BEGIN Given data
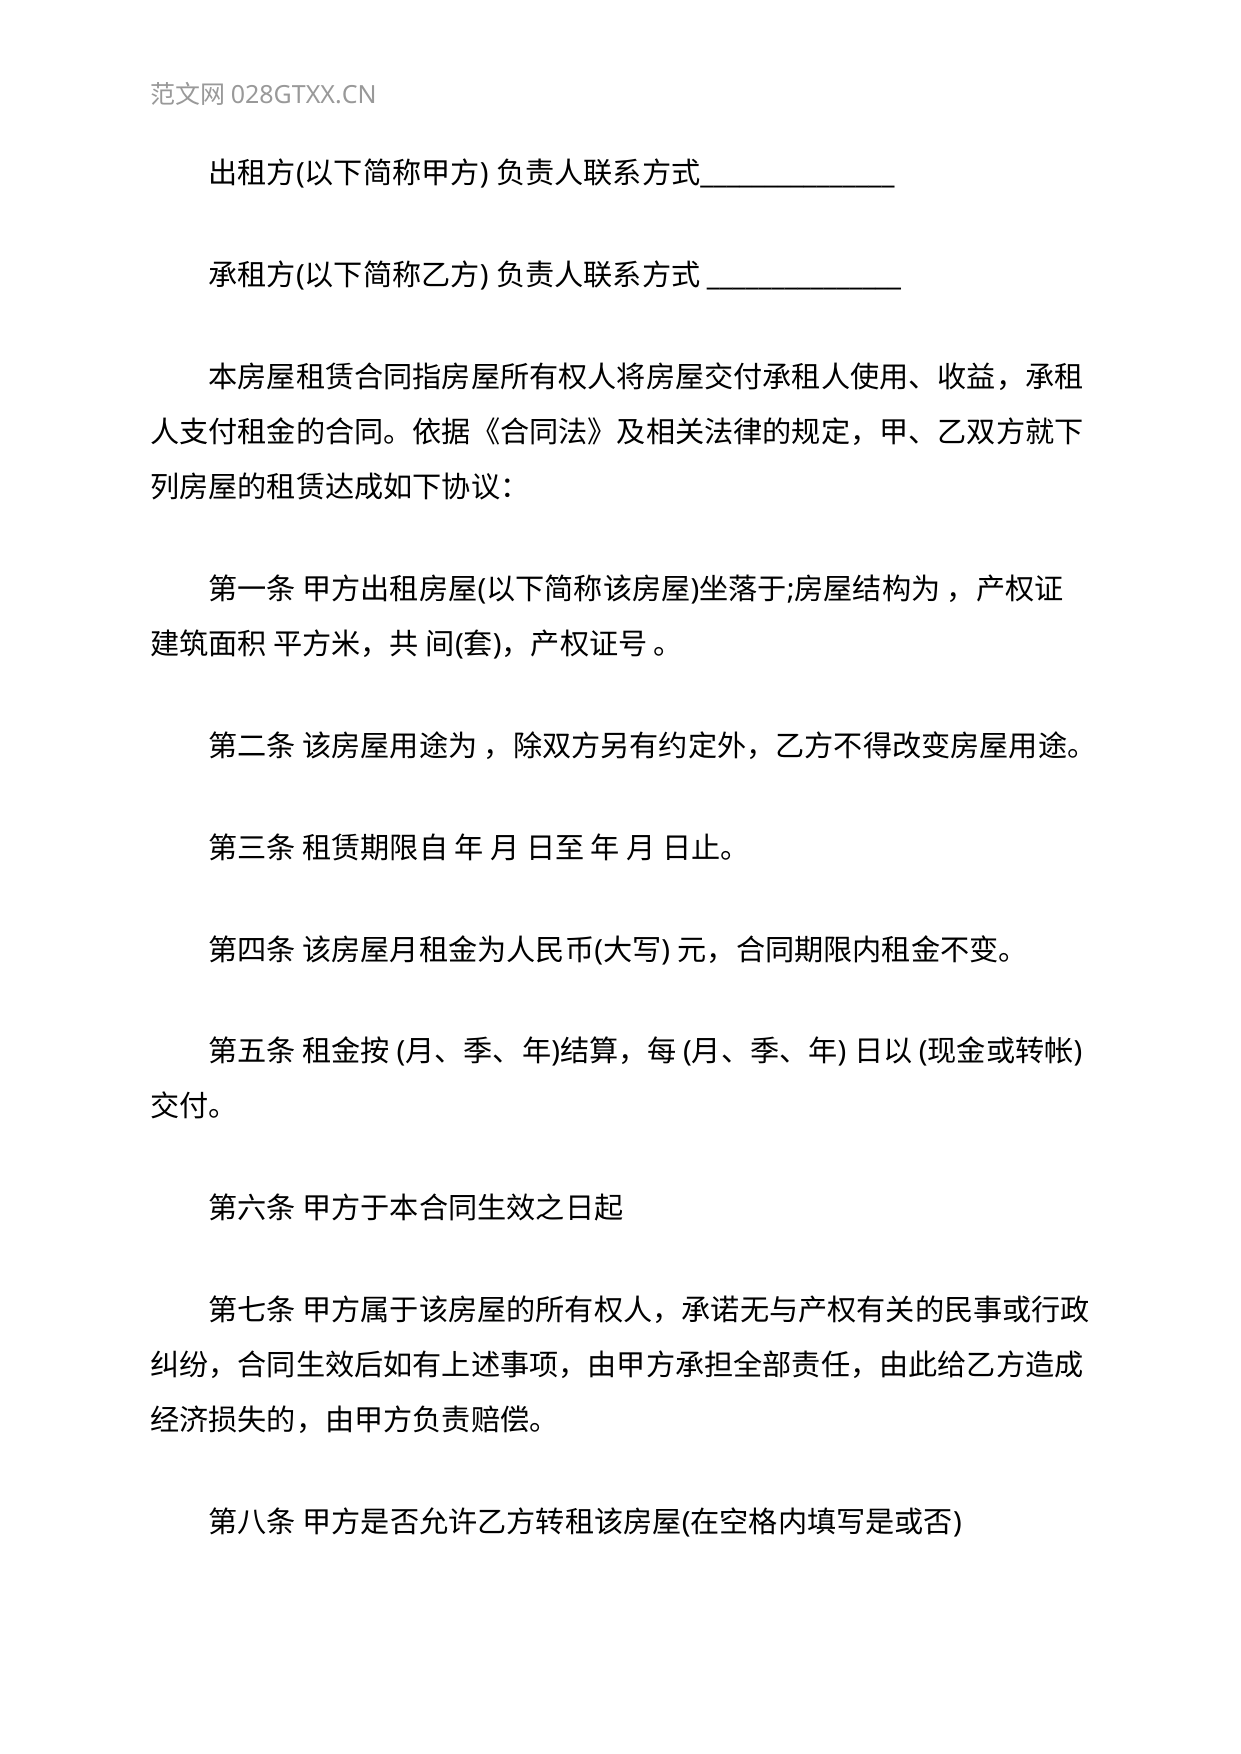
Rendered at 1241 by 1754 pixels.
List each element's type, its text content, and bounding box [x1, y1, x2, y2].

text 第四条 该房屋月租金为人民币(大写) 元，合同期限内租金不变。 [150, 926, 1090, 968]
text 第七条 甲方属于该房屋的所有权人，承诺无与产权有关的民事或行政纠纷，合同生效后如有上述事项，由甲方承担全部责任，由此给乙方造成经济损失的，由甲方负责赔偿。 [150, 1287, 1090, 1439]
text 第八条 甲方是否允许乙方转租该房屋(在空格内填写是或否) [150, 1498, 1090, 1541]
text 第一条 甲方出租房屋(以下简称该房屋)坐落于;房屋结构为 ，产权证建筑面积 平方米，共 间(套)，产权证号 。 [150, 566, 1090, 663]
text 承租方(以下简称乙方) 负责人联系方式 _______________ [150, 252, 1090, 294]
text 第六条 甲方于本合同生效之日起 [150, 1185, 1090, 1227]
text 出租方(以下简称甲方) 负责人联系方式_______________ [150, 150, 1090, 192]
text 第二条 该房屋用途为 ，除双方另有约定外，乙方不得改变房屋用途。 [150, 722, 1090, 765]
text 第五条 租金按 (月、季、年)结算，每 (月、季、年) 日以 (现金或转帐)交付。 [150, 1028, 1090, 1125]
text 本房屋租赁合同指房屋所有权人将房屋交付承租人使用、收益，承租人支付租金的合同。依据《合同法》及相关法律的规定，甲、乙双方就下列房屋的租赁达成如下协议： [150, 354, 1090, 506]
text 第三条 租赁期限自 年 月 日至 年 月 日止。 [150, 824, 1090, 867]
END Given data
▸ Task to complete:
Line by line, retype the records above exactly, minus the images.

▸ The answer:
Rendered at 1241 by 1754 pixels.
List each element's type, its text content, and bounding box [x1, y1, x2, y2].

text 第四条 该房屋月租金为人民币(大写) 元，合同期限内租金不变。 [150, 926, 1090, 968]
text 第七条 甲方属于该房屋的所有权人，承诺无与产权有关的民事或行政纠纷，合同生效后如有上述事项，由甲方承担全部责任，由此给乙方造成经济损失的，由甲方负责赔偿。 [150, 1287, 1090, 1439]
text 第八条 甲方是否允许乙方转租该房屋(在空格内填写是或否) [150, 1498, 1090, 1541]
text 第一条 甲方出租房屋(以下简称该房屋)坐落于;房屋结构为 ，产权证建筑面积 平方米，共 间(套)，产权证号 。 [150, 566, 1090, 663]
text 承租方(以下简称乙方) 负责人联系方式 _______________ [150, 252, 1090, 294]
text 第六条 甲方于本合同生效之日起 [150, 1185, 1090, 1227]
text 出租方(以下简称甲方) 负责人联系方式_______________ [150, 150, 1090, 192]
text 第二条 该房屋用途为 ，除双方另有约定外，乙方不得改变房屋用途。 [150, 722, 1090, 765]
text 第五条 租金按 (月、季、年)结算，每 (月、季、年) 日以 (现金或转帐)交付。 [150, 1028, 1090, 1125]
text 本房屋租赁合同指房屋所有权人将房屋交付承租人使用、收益，承租人支付租金的合同。依据《合同法》及相关法律的规定，甲、乙双方就下列房屋的租赁达成如下协议： [150, 354, 1090, 506]
text 第三条 租赁期限自 年 月 日至 年 月 日止。 [150, 824, 1090, 867]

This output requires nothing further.